:: Text provided ::

Palestinian terror groups have tied rocket fire from Gaza — which ceased early on Friday morning as the ceasefire took effect — to unrest in Jerusalem connected to both prayer on the Temple Mount during the Muslim holy month of Ramadan, as well as the pending eviction of a number of Palestinian families from the Sheikh Jarrah neighborhood.

In an attempt to avoid further confrontations, Israeli authorities have banned access by Jewish visitors to the Temple Mount for the time being. Many Palestinians view the visits as a provocation, while Jews say they are exercising their right to visit Judaism’s most holy place, even though Israel does not allow Jews to pray there.

Israeli politicians have said the ceasefire was unconditional, with “calm in exchange for calm.” Hamas said that it demanded Israeli concessions at the Temple Mount in exchange for the truce.

Palestinian Muslim worshippers gather in Jerusalem’s al-Aqsa mosque compound on May 21, 2021. (AHMAD GHARABLI / AFP)

Palestinians across the West Bank and Gaza celebrated the ostensible Hamas success in the conflict on Friday afternoon, holding large marches in major Palestinian cities.

“Fatah, Hamas, independents — everyone is happy. Maybe they’re jealous and had hoped their own faction would have a greater role, but even so — they’re pleased. Every patriot is thrilled…that our cause has again shaken the world,” wrote Alaa Abu Diab, a popular comedian and commentator, in a Facebook post.

:::

■ Exercises ■
1. Say whether each statement agrees with the ceasefire report, answering yes or no and quoting the words of the report that decide it: (a) Israeli authorities have temporarily barred Jewish visitors from the Temple Mount; (b) Israel permits Jews to pray on the Temple Mount; (c) Hamas described the ceasefire as unconditional.
2. Transcribe the part of the ceasefire report that opens with the words containing "Palestinian Muslim worshippers" and closes with "a Facebook post.".
3. Pick up the ceasefire report after its last sentence and continue it.
The entries that come next are separate material, unrelated to the ceasefire report.

:: Data lines ::

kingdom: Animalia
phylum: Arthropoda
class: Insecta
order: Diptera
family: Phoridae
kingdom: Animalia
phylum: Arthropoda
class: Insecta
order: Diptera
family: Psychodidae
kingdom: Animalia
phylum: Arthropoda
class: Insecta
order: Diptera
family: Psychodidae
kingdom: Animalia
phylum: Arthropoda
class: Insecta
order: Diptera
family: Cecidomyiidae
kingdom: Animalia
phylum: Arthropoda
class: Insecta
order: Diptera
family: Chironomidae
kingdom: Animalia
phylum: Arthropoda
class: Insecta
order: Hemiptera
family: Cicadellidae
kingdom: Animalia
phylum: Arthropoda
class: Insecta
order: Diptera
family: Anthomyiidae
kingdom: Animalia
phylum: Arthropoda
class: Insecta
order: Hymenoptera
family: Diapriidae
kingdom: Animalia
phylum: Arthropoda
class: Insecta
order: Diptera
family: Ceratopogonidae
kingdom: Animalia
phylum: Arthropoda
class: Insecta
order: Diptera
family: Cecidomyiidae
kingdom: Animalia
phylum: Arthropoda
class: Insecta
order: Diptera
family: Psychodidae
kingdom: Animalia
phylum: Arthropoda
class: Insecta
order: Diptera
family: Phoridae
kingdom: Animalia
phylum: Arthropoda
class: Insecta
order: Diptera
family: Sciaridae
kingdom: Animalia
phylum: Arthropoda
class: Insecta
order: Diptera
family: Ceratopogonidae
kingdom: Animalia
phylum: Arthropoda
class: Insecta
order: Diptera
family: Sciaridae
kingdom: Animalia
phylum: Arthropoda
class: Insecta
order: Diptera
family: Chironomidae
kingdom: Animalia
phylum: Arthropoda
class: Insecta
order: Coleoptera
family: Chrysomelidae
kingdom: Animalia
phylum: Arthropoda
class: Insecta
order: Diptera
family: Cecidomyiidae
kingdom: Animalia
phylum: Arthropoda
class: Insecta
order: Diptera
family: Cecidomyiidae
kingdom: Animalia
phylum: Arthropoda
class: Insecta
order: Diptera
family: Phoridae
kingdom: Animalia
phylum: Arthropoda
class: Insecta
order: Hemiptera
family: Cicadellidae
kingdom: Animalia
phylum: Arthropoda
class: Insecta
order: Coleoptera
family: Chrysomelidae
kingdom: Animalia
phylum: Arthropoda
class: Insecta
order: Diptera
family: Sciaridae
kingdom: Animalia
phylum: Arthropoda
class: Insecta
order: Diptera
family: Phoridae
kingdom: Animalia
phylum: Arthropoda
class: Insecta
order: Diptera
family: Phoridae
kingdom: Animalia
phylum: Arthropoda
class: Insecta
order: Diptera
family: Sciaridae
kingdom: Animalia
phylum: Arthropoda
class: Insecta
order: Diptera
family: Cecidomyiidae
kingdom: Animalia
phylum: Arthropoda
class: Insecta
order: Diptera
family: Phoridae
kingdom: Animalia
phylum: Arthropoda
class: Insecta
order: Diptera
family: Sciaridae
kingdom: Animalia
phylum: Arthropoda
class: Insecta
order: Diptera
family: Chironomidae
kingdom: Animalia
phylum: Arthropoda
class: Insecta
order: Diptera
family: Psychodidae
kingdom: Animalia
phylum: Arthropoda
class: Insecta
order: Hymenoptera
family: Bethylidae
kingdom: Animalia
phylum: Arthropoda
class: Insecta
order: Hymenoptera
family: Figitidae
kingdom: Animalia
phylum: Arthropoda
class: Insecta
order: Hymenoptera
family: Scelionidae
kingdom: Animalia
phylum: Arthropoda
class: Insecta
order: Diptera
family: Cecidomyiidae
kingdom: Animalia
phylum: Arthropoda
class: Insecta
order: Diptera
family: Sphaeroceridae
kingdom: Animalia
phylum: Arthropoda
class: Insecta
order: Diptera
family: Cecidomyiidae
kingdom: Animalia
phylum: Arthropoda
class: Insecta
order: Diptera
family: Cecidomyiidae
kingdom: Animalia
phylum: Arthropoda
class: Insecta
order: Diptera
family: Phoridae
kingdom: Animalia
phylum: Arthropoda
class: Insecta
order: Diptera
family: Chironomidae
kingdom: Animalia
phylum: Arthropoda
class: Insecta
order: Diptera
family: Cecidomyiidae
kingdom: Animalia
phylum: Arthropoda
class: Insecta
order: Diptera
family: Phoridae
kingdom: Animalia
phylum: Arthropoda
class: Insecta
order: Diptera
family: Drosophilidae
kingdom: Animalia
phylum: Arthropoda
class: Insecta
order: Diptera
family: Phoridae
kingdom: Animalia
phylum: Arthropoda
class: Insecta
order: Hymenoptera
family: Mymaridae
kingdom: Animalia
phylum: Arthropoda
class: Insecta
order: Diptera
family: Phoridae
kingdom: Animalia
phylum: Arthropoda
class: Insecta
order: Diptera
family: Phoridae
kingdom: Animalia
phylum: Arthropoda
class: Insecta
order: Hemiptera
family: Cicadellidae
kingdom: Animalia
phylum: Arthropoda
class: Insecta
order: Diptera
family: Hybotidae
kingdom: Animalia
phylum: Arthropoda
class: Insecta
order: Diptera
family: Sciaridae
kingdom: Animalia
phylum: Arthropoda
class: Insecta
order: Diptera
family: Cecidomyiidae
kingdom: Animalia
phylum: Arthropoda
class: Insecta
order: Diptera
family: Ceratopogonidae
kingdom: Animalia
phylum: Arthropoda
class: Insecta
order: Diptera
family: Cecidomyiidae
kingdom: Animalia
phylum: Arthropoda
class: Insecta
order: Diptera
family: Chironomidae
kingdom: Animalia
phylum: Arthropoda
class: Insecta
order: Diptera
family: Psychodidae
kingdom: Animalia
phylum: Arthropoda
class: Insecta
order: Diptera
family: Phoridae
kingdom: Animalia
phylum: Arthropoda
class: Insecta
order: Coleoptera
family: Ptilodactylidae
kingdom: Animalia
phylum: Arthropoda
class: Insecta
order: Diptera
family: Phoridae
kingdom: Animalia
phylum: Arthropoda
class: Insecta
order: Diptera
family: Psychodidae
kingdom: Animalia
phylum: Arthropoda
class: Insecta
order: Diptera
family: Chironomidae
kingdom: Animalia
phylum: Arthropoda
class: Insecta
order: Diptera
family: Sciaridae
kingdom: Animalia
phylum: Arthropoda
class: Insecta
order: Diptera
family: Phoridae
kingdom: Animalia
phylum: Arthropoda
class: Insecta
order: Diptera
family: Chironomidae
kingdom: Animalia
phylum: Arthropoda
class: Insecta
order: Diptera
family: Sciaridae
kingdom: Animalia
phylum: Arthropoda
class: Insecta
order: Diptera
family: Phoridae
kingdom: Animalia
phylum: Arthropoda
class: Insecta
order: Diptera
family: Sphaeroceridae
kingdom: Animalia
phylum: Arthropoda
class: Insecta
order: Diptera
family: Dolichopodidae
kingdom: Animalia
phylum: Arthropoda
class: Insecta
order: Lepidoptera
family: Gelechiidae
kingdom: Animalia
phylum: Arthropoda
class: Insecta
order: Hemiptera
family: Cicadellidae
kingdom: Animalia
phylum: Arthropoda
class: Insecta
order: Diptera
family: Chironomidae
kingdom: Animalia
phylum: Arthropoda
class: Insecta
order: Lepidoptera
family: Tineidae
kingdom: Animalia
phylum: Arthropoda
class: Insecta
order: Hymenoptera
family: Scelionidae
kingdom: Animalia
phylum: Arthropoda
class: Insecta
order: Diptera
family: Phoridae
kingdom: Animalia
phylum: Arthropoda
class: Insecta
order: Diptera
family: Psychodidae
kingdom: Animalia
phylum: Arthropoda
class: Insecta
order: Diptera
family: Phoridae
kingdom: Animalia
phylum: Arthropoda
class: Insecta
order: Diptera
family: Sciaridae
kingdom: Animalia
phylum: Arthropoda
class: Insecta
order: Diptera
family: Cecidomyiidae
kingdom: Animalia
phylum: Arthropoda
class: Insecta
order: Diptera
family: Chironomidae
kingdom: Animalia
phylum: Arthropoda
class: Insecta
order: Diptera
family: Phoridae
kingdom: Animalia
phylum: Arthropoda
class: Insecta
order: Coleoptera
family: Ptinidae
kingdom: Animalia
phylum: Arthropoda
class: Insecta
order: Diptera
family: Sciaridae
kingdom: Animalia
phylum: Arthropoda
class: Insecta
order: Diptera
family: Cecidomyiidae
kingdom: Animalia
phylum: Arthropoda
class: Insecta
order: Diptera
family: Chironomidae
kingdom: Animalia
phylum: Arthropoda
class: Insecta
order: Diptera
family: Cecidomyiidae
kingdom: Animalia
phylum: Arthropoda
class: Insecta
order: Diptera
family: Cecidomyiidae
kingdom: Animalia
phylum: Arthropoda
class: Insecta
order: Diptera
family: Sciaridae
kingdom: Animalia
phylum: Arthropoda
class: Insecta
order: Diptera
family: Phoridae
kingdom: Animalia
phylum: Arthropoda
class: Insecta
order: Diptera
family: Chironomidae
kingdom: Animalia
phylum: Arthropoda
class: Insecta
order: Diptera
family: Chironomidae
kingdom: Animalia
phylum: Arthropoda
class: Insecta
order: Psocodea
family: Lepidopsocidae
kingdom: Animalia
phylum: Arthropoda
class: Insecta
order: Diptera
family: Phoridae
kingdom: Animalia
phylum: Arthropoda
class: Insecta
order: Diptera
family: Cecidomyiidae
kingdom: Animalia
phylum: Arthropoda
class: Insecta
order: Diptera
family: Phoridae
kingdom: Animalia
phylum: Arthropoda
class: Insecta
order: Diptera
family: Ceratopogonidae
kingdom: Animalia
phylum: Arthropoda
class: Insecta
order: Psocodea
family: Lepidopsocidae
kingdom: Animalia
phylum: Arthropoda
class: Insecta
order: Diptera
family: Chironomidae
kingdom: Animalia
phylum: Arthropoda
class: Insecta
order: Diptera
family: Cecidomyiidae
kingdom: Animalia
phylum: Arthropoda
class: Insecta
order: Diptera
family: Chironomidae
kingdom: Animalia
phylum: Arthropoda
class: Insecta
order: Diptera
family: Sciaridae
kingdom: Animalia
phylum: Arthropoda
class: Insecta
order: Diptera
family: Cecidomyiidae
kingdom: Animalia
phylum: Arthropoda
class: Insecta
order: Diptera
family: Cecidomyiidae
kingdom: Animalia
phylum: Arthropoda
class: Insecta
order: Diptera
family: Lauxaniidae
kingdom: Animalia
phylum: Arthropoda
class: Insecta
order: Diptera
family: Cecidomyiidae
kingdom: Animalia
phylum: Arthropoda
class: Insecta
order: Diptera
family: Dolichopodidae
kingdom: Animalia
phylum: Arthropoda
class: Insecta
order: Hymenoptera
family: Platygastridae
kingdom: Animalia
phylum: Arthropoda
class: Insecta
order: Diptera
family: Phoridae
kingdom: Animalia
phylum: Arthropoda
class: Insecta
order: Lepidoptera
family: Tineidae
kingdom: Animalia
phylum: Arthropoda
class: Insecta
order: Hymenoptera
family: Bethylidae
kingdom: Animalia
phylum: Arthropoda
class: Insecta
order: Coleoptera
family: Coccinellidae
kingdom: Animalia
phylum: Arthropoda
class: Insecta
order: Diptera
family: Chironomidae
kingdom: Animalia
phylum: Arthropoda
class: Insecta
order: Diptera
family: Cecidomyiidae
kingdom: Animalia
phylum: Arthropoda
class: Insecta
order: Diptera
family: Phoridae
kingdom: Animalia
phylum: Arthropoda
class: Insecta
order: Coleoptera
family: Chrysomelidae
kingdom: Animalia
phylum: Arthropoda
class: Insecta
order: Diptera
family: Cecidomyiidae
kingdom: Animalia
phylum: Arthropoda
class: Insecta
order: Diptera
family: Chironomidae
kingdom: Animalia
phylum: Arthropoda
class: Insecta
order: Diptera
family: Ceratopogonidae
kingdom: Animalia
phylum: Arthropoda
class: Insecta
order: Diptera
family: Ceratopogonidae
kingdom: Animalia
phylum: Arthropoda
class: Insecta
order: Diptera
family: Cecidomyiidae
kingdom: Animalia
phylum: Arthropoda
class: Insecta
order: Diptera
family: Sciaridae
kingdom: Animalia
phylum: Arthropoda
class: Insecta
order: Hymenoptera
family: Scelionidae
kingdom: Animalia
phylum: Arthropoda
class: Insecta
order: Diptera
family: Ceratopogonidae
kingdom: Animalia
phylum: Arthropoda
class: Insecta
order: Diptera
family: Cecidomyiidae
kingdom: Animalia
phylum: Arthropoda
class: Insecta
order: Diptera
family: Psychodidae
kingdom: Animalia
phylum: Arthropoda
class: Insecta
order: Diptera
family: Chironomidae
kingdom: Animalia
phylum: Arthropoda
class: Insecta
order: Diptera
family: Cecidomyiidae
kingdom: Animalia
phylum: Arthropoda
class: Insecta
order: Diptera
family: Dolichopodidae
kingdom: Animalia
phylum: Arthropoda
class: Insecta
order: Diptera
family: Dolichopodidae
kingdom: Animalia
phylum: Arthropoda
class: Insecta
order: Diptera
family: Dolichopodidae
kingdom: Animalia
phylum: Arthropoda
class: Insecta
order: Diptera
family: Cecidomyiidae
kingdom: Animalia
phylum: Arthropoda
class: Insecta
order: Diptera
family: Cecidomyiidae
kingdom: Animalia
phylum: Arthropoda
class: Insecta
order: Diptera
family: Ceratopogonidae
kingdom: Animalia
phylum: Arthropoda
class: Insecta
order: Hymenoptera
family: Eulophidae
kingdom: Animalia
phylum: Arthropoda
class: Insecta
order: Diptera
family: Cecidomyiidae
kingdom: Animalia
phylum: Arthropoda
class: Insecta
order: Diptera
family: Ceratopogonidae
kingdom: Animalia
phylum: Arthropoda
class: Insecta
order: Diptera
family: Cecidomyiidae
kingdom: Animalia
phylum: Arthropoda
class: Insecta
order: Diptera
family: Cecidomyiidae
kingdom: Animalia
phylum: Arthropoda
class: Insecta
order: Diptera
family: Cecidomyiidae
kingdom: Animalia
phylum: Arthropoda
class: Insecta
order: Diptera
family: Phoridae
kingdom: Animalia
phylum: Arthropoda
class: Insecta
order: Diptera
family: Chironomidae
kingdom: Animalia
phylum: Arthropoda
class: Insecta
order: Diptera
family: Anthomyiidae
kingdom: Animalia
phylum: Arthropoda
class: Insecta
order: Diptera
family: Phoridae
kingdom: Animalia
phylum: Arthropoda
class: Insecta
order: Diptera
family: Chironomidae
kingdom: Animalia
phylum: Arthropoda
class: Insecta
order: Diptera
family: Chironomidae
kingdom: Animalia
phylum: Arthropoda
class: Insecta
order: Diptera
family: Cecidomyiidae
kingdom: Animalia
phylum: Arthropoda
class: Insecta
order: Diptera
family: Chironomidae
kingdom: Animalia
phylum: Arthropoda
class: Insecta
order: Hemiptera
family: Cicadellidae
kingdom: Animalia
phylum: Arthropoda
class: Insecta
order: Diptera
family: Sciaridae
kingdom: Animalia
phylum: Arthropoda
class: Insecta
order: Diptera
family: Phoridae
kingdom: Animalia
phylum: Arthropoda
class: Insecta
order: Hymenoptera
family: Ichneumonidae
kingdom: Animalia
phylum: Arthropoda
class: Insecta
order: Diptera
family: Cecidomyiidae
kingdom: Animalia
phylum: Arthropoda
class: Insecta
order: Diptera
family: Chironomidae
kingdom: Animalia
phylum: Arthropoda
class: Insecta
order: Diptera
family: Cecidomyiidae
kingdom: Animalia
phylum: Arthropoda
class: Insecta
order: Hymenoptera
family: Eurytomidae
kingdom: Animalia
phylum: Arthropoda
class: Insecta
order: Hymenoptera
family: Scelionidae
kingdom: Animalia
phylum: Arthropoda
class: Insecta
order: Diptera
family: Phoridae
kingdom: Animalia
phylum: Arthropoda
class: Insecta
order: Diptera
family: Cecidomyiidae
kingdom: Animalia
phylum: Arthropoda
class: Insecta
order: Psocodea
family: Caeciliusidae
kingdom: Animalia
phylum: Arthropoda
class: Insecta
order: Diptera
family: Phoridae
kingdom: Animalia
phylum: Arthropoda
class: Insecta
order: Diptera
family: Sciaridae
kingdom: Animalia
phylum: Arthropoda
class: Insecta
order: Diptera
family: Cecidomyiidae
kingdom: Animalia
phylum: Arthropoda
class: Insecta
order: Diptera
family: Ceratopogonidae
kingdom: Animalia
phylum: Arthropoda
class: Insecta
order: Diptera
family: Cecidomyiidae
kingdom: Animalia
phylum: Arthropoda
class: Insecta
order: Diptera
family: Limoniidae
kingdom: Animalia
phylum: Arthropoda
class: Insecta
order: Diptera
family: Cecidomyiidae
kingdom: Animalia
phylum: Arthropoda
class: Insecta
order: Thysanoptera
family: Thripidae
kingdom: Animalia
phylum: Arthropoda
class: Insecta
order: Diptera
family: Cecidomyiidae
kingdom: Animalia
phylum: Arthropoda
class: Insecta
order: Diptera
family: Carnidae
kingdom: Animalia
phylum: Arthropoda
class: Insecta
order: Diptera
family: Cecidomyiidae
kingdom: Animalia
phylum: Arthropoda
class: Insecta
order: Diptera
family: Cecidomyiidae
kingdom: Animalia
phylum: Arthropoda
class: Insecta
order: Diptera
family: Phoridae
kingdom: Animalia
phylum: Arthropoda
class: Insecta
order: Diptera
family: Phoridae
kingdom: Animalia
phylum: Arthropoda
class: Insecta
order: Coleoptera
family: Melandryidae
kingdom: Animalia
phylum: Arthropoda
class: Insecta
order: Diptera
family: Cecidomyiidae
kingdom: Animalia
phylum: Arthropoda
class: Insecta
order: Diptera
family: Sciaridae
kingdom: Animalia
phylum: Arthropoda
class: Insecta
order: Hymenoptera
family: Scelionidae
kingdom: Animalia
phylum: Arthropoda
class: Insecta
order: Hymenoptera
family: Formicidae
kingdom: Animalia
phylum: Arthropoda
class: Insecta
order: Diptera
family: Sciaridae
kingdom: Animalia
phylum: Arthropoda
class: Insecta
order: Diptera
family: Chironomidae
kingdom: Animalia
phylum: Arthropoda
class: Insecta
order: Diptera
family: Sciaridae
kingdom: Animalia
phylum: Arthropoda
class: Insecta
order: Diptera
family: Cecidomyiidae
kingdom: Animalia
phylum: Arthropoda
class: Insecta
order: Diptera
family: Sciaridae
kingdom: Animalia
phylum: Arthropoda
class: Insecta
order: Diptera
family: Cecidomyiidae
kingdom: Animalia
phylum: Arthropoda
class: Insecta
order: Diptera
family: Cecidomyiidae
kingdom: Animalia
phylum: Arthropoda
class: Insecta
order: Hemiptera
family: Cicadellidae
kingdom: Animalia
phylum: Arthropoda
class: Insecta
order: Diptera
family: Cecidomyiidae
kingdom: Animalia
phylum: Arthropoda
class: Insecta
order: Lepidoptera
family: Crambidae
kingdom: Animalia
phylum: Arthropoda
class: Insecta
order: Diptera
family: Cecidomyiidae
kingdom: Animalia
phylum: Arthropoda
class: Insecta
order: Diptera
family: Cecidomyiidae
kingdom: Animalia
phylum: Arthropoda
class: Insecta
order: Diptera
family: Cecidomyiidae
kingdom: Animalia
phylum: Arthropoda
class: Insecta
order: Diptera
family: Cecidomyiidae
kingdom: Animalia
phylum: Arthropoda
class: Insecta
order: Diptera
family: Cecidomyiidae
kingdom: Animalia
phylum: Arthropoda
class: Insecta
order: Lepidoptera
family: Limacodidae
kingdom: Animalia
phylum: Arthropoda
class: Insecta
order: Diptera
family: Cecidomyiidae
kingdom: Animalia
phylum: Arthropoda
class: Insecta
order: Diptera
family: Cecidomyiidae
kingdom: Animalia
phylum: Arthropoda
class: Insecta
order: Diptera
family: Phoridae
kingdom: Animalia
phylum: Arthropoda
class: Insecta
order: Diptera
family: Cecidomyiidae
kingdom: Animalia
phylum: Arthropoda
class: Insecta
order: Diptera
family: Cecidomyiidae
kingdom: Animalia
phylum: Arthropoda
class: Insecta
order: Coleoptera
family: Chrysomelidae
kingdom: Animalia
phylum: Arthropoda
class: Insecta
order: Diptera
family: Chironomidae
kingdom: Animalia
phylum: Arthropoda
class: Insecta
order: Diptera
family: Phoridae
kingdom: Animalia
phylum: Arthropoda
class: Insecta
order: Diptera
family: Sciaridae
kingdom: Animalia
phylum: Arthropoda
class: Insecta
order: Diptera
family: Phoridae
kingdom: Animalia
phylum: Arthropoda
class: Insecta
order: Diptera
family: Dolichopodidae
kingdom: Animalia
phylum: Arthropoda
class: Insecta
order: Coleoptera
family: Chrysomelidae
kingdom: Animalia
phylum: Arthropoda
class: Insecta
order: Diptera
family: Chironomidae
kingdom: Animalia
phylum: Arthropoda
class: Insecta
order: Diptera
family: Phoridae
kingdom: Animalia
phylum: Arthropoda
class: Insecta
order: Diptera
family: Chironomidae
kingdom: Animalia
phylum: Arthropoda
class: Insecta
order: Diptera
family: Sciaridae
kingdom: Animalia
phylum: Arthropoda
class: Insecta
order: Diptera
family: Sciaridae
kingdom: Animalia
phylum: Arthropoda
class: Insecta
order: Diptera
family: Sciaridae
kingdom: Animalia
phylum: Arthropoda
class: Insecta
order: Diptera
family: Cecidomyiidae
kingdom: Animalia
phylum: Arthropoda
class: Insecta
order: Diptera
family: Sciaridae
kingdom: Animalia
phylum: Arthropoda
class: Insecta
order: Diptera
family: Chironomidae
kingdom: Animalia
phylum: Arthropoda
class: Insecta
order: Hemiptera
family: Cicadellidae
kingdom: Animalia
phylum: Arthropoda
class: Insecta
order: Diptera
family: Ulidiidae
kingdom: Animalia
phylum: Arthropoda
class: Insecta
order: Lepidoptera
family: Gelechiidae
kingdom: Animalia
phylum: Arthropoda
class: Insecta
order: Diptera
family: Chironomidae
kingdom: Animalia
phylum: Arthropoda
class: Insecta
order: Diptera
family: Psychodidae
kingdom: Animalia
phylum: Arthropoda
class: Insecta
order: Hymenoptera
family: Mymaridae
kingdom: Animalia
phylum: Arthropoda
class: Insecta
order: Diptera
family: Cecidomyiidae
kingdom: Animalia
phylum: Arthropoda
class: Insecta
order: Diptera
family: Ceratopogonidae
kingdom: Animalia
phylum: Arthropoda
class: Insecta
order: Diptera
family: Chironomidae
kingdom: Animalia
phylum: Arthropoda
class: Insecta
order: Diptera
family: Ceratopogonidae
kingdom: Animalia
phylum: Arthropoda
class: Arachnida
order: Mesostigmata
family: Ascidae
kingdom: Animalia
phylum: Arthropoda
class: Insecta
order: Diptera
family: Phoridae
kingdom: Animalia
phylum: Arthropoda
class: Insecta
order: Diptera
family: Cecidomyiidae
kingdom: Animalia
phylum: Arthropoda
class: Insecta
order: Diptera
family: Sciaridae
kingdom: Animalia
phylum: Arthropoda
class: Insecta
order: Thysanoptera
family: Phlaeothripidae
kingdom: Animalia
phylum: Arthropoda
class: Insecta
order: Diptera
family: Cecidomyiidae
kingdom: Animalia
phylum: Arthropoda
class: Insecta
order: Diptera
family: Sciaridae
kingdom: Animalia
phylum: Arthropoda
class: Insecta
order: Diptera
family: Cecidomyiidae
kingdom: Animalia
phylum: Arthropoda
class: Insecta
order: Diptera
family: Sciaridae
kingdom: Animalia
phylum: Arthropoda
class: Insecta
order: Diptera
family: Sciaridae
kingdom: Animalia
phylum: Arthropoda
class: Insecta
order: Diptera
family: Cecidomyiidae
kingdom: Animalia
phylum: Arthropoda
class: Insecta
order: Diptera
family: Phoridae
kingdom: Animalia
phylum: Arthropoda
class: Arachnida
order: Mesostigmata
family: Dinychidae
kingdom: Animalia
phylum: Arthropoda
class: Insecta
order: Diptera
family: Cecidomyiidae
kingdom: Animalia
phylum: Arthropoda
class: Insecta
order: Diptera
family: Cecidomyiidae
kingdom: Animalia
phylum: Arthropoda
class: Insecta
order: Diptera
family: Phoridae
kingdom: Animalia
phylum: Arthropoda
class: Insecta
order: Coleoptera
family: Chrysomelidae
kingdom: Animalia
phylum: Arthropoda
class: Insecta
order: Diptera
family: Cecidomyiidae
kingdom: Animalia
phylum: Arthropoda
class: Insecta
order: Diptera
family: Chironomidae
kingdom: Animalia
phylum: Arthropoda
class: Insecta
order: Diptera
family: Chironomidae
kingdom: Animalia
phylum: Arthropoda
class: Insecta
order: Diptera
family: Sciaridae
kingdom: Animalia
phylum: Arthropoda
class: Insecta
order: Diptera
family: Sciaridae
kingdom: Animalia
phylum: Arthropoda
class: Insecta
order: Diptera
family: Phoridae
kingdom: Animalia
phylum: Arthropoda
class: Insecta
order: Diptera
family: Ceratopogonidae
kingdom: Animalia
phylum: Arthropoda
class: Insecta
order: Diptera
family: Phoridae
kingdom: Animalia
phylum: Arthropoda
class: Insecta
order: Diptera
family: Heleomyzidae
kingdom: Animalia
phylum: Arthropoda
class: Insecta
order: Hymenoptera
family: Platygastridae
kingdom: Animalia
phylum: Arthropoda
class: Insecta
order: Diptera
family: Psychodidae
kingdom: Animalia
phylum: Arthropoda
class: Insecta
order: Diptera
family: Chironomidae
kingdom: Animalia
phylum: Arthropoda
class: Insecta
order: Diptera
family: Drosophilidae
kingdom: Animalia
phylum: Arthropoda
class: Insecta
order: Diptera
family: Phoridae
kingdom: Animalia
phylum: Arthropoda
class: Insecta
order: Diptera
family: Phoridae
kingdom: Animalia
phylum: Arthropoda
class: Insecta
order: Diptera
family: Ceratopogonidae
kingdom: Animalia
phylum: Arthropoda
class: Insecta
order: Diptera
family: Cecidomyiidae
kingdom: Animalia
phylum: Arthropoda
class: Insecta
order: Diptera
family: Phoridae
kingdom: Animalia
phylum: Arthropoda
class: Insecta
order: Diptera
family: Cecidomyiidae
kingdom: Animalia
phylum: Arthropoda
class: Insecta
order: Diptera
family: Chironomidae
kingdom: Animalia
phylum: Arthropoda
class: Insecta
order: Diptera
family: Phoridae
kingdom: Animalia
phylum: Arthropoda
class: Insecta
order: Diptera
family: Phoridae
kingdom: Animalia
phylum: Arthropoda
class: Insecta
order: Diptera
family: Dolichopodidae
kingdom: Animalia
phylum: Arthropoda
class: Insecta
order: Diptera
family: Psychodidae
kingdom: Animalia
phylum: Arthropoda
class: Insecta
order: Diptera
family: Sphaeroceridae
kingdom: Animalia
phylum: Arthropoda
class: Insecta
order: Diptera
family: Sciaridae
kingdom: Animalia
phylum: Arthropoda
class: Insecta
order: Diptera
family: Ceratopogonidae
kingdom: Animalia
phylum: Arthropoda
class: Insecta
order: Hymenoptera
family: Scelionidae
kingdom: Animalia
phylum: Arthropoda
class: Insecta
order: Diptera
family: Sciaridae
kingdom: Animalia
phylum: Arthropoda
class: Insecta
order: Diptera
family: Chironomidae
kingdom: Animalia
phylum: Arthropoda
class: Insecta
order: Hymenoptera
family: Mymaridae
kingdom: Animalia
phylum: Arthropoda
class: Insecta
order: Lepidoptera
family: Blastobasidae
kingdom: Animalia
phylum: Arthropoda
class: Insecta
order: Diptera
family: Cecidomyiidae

:::

■ Responses ■
1.
(a) Yes: "Israeli authorities have banned access by Jewish visitors to the Temple Mount for the time being."
(b) No: "even though Israel does not allow Jews to pray there."
(c) No: "Hamas said that it demanded Israeli concessions at the Temple Mount in exchange for the truce."

2.
Palestinian Muslim worshippers gather in Jerusalem’s al-Aqsa mosque compound on May 21, 2021. (AHMAD GHARABLI / AFP)

Palestinians across the West Bank and Gaza celebrated the ostensible Hamas success in the conflict on Friday afternoon, holding large marches in major Palestinian cities.

“Fatah, Hamas, independents — everyone is happy. Maybe they’re jealous and had hoped their own faction would have a greater role, but even so — they’re pleased. Every patriot is thrilled…that our cause has again shaken the world,” wrote Alaa Abu Diab, a popular comedian and commentator, in a Facebook post.

3.
In a protest at Ramallah’s Al-Manara Square, dozens of distinctive green flags with Arabic-language calligraphy could be spotted. The flags are widely seen as symbols of political Islam, and are also often used by Hamas supporters.

Demonstrators called out slogans hailing Hamas’s shadowy military commander and terror chief, Mohammad Deif, in the heart of the Fatah-dominated West Bank.

“Put sword against sword, we are Mohammad Deif’s men,” the protesters chanted in downtown Ramallah.

In videos on social media, hundreds of Palestinians could be seen chanting against Jerusalem Grand Mufti Mohammad Hussein inside the Al-Aqsa Mosque as he sought to give a Friday sermon. Hussein’s role is sponsored by the Palestinian Authority, which is led by Hamas’s main rival, Fatah.